Kutipan Dokumen
= = = = = = =

- Alpukat siger merupakan sumber genetik lokal unggulan Lampung Timur, Lampung.
- Anto Abdul Mutholib merupakan pencipta tanaman buah unggul ini dengan tujuan untuk merehabilitasi lahan di Register 38 Gunung Balak, Sekampung Udik, Lampung Timur.
- Anto melakukan uji coba dari 2009 hingga 2014 dengan melakukan teknik okulasi atau sambung pucuk. Pohon alpukat ini dikenal luas mulai 2017, keunggulannya bisa menghasilkan buah hingga 125 kilogram per tahun. Berat buahnya 500-900 gram per buah, berwarna kuning mentega, dan bentuknya
- Alpukat siger terdaftar pada Pusat Perlindungan Varietas Tanaman dan Perizinan Pertanian [Pusat PVTPP], Kementerian Pertanian, Nomor: 1666/PVL/2021 dengan nama Ratu Puan yang merupakan singkatan rangkaian tugas program unggulan agroforestri nasional.
Pohon alpukat umur 40 tahun itu, tumbuh subur di depan rumah Anto Abdul Mutholib. Diameter batangnya sekitar 40 sentimeter, daunnya rimbun, dan bercabang banyak. Pohon setinggi sekitar 9 meter tersebut merupakan indukan yang kerap diambil pucuknya sebagai entres [mata tunas] untuk pembibitan.
Dari pohon indukan inilah, Anto mengembangkan sumber genetik lokal, sebagai tanaman unggulan bernama alpukat siger. Upaya tersebut dilakukannya sebagai ikhtiar merehabilitasi lahan di Register 38 Gunung Balak, Sekampung Udik, Lampung Timur.
“Kenapa alpukat? Lahan ini milik negara, sehingga perlu alternatif mengembalikan fungsi hutan Register 38, melalui tanaman buah. Selain memperbaiki vegetasi,alpukat dapat dimanfaatkan hasilnya oleh masyarakat,” terangnya di Desa Giri Mulyo, Kecamatan Marga Sekampung, Kabupaten Lampung Timur, Lampung, Minggu [06/02/2022].
Anto telah melakukan uji coba alpukat ini dari 2009 hingga 2014. Ketika itu, ia melakukan teknik okulasi atau sambung pucuk. Setiap hari, kegiatannya yang hanya menyambung mata tunas ke batang bawah alpukat, dianggap ‘gila’.
Namun, sejak keberhasilannya mengembangkan alpukat siger, banyak petani penggarap turut menanam, terutama di tahun 2017.
“Memberi penjelasan kepada masyarakat harus disertai contoh nyata, faktual dan visual,” terang Ketua Gapoktanhut Agro Mulya Lestari.

= = = = = = =

Bahan yang Disediakan
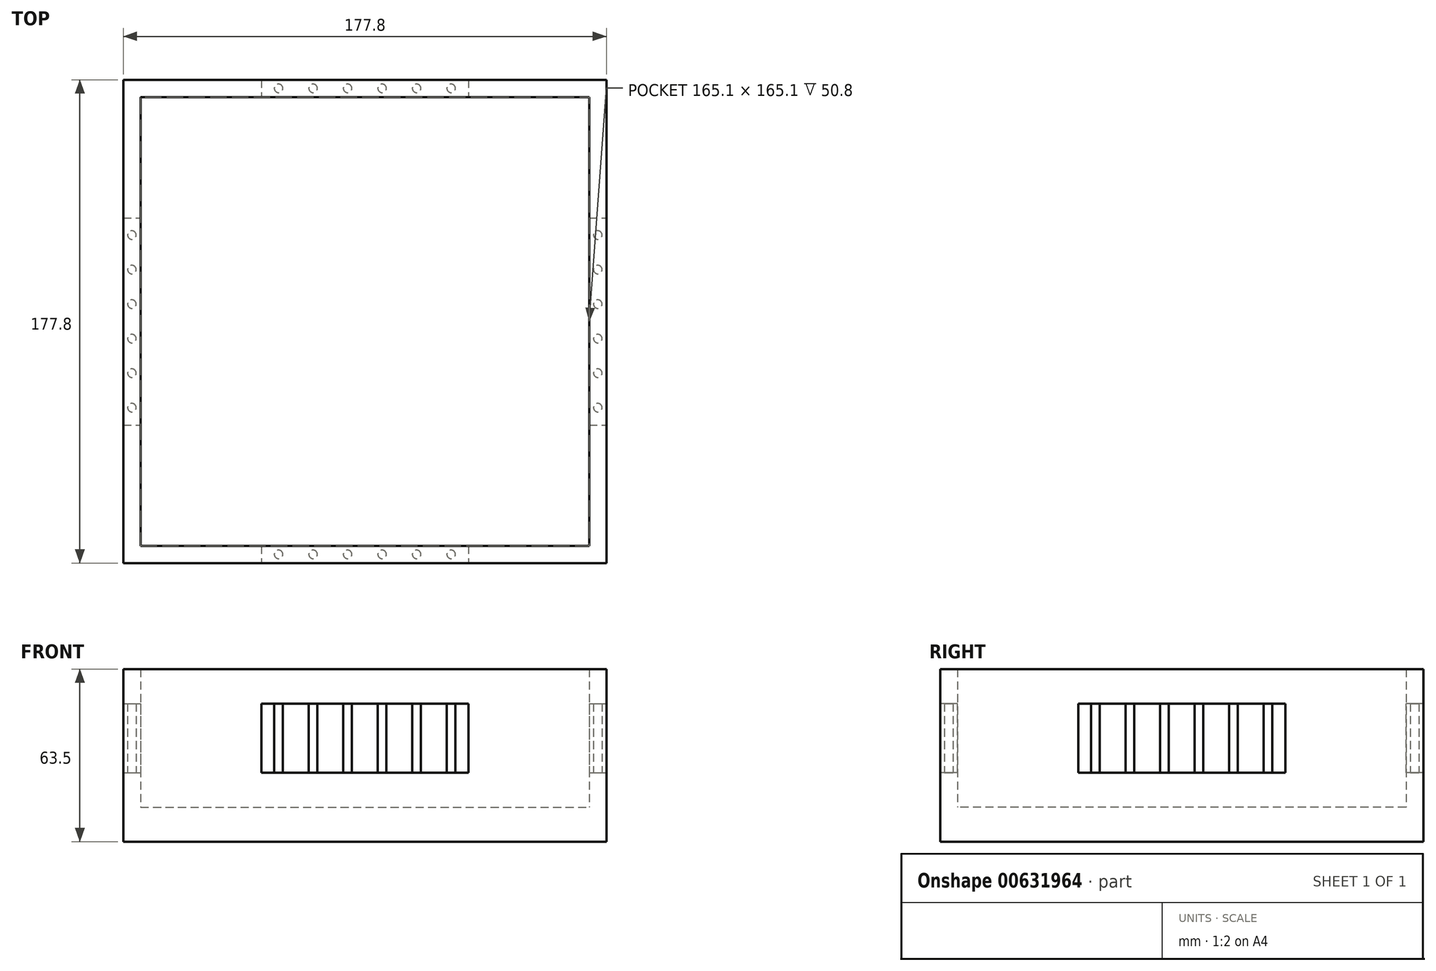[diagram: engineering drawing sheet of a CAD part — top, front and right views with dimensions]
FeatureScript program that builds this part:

= = = = = = =

Tugas Anda
Tuliskan lanjutan teks tentang alpukat siger di atas, dimulai tepat setelah kalimat terakhirnya.

Jawaban Latihan
Baca: Inilah Kambing Saburai, Kekayaan Genetik Asli Lampung

Anto pun membina sebanyak 105 penangkar bibit dan mengizinkan mereka mengambil entres pada tanaman induknya.
“Entres ada 210 batang sekali petik dan saya hibahkan semua kepada masyarakat. Penghasilan saya bisa mencapai Rp100-200 juta, bila dijual.”
Alpukat siger mampu berbuah pada umur 17 bulan, dengan pemilihan mata tunas dan batang bawah yang cermat.
“Sebagai perbandingan, umumnya alpukat berbuah pada umur lebih dari 3 tahun.”
Register 38 yang dulunya hanya ditanami jagung dan singkong, kini diselingi alpukat siger yang satu pohonnya bisa menghasilkan buah hingga 125 kilogram per tahun. Berat buah satuannya berkisar 500-900 gram, warna buah kuning mentega, dan bentuknya bersiku.
Alpukat siger terdaftar pada Pusat Perlindungan Varietas Tanaman dan Perizinan Pertanian [Pusat PVTPP], Kementerian Pertanian, Nomor: 1666/PVL/2021 dengan nama Ratu Puan.
“Ratu Puan itu akronim dari rangkaian tugas program unggulan agroforestri nasional,” jelas lelaki kelahiran 1969 ini.
Baca: Kopi Agroforestri, Cara Merawat Hutan Lampung Barat

Solusi konflik
Idi Bantara, Kepala Balai Pengelola Daerah Aliran Sungai dan Hutan Lindung Way Seputih Way Sekampung [BPDASHL WSS], mengatakan alpukat siger menjadi solusi konflik di Register 38 Gunung Balak.
“Masyarakat sudah masuk pada 1963. Namun, tahun 1980 mereka dipaksa keluar karena pembangunan DAM dan penataan lahan. Lalu, pada 1989 muncul pergerakan yang menyebabkan perselisihan dengan pemerintah,” tuturnya, Jumat [11/02/2022].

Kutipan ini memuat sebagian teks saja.